**Description of the task:** Produce the full set of records below once more, exactly as they stand.

======== Records supplied ========

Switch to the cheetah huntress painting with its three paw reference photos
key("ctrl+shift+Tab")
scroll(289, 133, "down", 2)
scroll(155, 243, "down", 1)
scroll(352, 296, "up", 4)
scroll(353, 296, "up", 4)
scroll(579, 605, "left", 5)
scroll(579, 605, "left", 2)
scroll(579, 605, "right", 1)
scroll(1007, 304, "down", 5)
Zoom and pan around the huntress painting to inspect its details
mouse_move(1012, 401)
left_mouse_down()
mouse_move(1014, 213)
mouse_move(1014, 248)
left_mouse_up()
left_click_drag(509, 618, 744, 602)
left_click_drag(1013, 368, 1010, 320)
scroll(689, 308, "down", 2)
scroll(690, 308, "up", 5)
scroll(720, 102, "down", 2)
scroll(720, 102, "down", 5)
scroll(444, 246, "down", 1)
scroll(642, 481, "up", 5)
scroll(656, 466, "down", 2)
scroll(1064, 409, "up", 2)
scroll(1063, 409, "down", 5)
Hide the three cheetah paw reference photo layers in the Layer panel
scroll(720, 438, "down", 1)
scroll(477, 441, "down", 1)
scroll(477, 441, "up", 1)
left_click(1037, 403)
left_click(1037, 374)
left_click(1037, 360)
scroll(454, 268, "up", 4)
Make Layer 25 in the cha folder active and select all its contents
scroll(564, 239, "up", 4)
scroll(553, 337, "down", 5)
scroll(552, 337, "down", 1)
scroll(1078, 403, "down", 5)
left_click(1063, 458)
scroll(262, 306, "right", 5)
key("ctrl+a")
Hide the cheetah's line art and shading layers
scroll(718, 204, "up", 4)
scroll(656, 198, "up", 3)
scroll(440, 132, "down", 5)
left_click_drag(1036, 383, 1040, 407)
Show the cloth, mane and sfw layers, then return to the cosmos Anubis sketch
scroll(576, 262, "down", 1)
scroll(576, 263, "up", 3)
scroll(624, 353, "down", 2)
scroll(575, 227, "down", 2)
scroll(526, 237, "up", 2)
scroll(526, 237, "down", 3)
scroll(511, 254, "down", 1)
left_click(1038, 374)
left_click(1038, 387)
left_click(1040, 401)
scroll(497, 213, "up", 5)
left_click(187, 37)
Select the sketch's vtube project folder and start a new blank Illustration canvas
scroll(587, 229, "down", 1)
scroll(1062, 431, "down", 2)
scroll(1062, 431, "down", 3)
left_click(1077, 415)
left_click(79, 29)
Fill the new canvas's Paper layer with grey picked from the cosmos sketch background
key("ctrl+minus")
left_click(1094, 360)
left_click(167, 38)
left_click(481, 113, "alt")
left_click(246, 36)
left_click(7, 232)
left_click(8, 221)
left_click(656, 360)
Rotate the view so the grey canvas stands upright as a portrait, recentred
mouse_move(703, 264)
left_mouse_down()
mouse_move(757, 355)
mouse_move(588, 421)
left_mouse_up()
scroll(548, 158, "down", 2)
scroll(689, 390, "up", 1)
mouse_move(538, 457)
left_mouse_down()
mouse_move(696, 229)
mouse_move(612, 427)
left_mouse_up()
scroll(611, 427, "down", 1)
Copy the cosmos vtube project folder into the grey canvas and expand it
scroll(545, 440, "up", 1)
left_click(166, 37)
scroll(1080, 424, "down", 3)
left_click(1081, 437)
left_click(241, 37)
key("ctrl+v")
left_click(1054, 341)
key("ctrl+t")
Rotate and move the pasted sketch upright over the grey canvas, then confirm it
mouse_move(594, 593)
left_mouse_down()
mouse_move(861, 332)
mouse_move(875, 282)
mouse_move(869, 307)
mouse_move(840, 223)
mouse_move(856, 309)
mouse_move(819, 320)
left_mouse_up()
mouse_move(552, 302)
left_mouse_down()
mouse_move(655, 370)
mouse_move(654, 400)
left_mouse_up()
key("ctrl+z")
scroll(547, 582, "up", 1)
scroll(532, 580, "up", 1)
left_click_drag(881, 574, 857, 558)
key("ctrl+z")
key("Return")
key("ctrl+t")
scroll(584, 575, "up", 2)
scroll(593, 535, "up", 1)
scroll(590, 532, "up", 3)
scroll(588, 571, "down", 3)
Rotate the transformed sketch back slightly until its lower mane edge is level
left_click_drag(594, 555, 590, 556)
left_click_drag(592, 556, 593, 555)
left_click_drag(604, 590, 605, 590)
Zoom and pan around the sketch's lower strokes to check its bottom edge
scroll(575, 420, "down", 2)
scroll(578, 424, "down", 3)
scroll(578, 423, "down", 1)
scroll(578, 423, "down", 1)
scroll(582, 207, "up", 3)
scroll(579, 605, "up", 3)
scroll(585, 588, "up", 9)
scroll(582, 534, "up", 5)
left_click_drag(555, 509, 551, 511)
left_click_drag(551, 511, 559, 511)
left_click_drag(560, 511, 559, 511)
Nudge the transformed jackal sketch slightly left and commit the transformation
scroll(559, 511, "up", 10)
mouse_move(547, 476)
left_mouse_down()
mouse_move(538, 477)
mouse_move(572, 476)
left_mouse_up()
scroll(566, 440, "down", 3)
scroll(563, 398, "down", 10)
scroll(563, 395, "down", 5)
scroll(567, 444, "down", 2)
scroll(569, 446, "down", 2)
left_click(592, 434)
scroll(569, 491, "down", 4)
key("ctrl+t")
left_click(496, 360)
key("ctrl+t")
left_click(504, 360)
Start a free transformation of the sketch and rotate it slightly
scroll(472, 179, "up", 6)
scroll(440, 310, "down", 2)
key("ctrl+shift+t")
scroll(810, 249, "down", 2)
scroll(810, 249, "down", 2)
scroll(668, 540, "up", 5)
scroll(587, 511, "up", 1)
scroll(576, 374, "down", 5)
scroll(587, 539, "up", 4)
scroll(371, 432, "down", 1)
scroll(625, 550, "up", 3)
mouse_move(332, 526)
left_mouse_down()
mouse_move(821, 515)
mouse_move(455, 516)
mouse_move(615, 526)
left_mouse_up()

========

**Result:**
Switch to the cheetah huntress painting with its three paw reference photos
key("ctrl+shift+Tab")
scroll(289, 133, "down", 2)
scroll(155, 243, "down", 1)
scroll(352, 296, "up", 4)
scroll(353, 296, "up", 4)
scroll(579, 605, "left", 5)
scroll(579, 605, "left", 2)
scroll(579, 605, "right", 1)
scroll(1007, 304, "down", 5)
Zoom and pan around the huntress painting to inspect its details
mouse_move(1012, 401)
left_mouse_down()
mouse_move(1014, 213)
mouse_move(1014, 248)
left_mouse_up()
left_click_drag(509, 618, 744, 602)
left_click_drag(1013, 368, 1010, 320)
scroll(689, 308, "down", 2)
scroll(690, 308, "up", 5)
scroll(720, 102, "down", 2)
scroll(720, 102, "down", 5)
scroll(444, 246, "down", 1)
scroll(642, 481, "up", 5)
scroll(656, 466, "down", 2)
scroll(1064, 409, "up", 2)
scroll(1063, 409, "down", 5)
Hide the three cheetah paw reference photo layers in the Layer panel
scroll(720, 438, "down", 1)
scroll(477, 441, "down", 1)
scroll(477, 441, "up", 1)
left_click(1037, 403)
left_click(1037, 374)
left_click(1037, 360)
scroll(454, 268, "up", 4)
Make Layer 25 in the cha folder active and select all its contents
scroll(564, 239, "up", 4)
scroll(553, 337, "down", 5)
scroll(552, 337, "down", 1)
scroll(1078, 403, "down", 5)
left_click(1063, 458)
scroll(262, 306, "right", 5)
key("ctrl+a")
Hide the cheetah's line art and shading layers
scroll(718, 204, "up", 4)
scroll(656, 198, "up", 3)
scroll(440, 132, "down", 5)
left_click_drag(1036, 383, 1040, 407)
Show the cloth, mane and sfw layers, then return to the cosmos Anubis sketch
scroll(576, 262, "down", 1)
scroll(576, 263, "up", 3)
scroll(624, 353, "down", 2)
scroll(575, 227, "down", 2)
scroll(526, 237, "up", 2)
scroll(526, 237, "down", 3)
scroll(511, 254, "down", 1)
left_click(1038, 374)
left_click(1038, 387)
left_click(1040, 401)
scroll(497, 213, "up", 5)
left_click(187, 37)
Select the sketch's vtube project folder and start a new blank Illustration canvas
scroll(587, 229, "down", 1)
scroll(1062, 431, "down", 2)
scroll(1062, 431, "down", 3)
left_click(1077, 415)
left_click(79, 29)
Fill the new canvas's Paper layer with grey picked from the cosmos sketch background
key("ctrl+minus")
left_click(1094, 360)
left_click(167, 38)
left_click(481, 113, "alt")
left_click(246, 36)
left_click(7, 232)
left_click(8, 221)
left_click(656, 360)
Rotate the view so the grey canvas stands upright as a portrait, recentred
mouse_move(703, 264)
left_mouse_down()
mouse_move(757, 355)
mouse_move(588, 421)
left_mouse_up()
scroll(548, 158, "down", 2)
scroll(689, 390, "up", 1)
mouse_move(538, 457)
left_mouse_down()
mouse_move(696, 229)
mouse_move(612, 427)
left_mouse_up()
scroll(611, 427, "down", 1)
Copy the cosmos vtube project folder into the grey canvas and expand it
scroll(545, 440, "up", 1)
left_click(166, 37)
scroll(1080, 424, "down", 3)
left_click(1081, 437)
left_click(241, 37)
key("ctrl+v")
left_click(1054, 341)
key("ctrl+t")
Rotate and move the pasted sketch upright over the grey canvas, then confirm it
mouse_move(594, 593)
left_mouse_down()
mouse_move(861, 332)
mouse_move(875, 282)
mouse_move(869, 307)
mouse_move(840, 223)
mouse_move(856, 309)
mouse_move(819, 320)
left_mouse_up()
mouse_move(552, 302)
left_mouse_down()
mouse_move(655, 370)
mouse_move(654, 400)
left_mouse_up()
key("ctrl+z")
scroll(547, 582, "up", 1)
scroll(532, 580, "up", 1)
left_click_drag(881, 574, 857, 558)
key("ctrl+z")
key("Return")
key("ctrl+t")
scroll(584, 575, "up", 2)
scroll(593, 535, "up", 1)
scroll(590, 532, "up", 3)
scroll(588, 571, "down", 3)
Rotate the transformed sketch back slightly until its lower mane edge is level
left_click_drag(594, 555, 590, 556)
left_click_drag(592, 556, 593, 555)
left_click_drag(604, 590, 605, 590)
Zoom and pan around the sketch's lower strokes to check its bottom edge
scroll(575, 420, "down", 2)
scroll(578, 424, "down", 3)
scroll(578, 423, "down", 1)
scroll(578, 423, "down", 1)
scroll(582, 207, "up", 3)
scroll(579, 605, "up", 3)
scroll(585, 588, "up", 9)
scroll(582, 534, "up", 5)
left_click_drag(555, 509, 551, 511)
left_click_drag(551, 511, 559, 511)
left_click_drag(560, 511, 559, 511)
Nudge the transformed jackal sketch slightly left and commit the transformation
scroll(559, 511, "up", 10)
mouse_move(547, 476)
left_mouse_down()
mouse_move(538, 477)
mouse_move(572, 476)
left_mouse_up()
scroll(566, 440, "down", 3)
scroll(563, 398, "down", 10)
scroll(563, 395, "down", 5)
scroll(567, 444, "down", 2)
scroll(569, 446, "down", 2)
left_click(592, 434)
scroll(569, 491, "down", 4)
key("ctrl+t")
left_click(496, 360)
key("ctrl+t")
left_click(504, 360)
Start a free transformation of the sketch and rotate it slightly
scroll(472, 179, "up", 6)
scroll(440, 310, "down", 2)
key("ctrl+shift+t")
scroll(810, 249, "down", 2)
scroll(810, 249, "down", 2)
scroll(668, 540, "up", 5)
scroll(587, 511, "up", 1)
scroll(576, 374, "down", 5)
scroll(587, 539, "up", 4)
scroll(371, 432, "down", 1)
scroll(625, 550, "up", 3)
mouse_move(332, 526)
left_mouse_down()
mouse_move(821, 515)
mouse_move(455, 516)
mouse_move(615, 526)
left_mouse_up()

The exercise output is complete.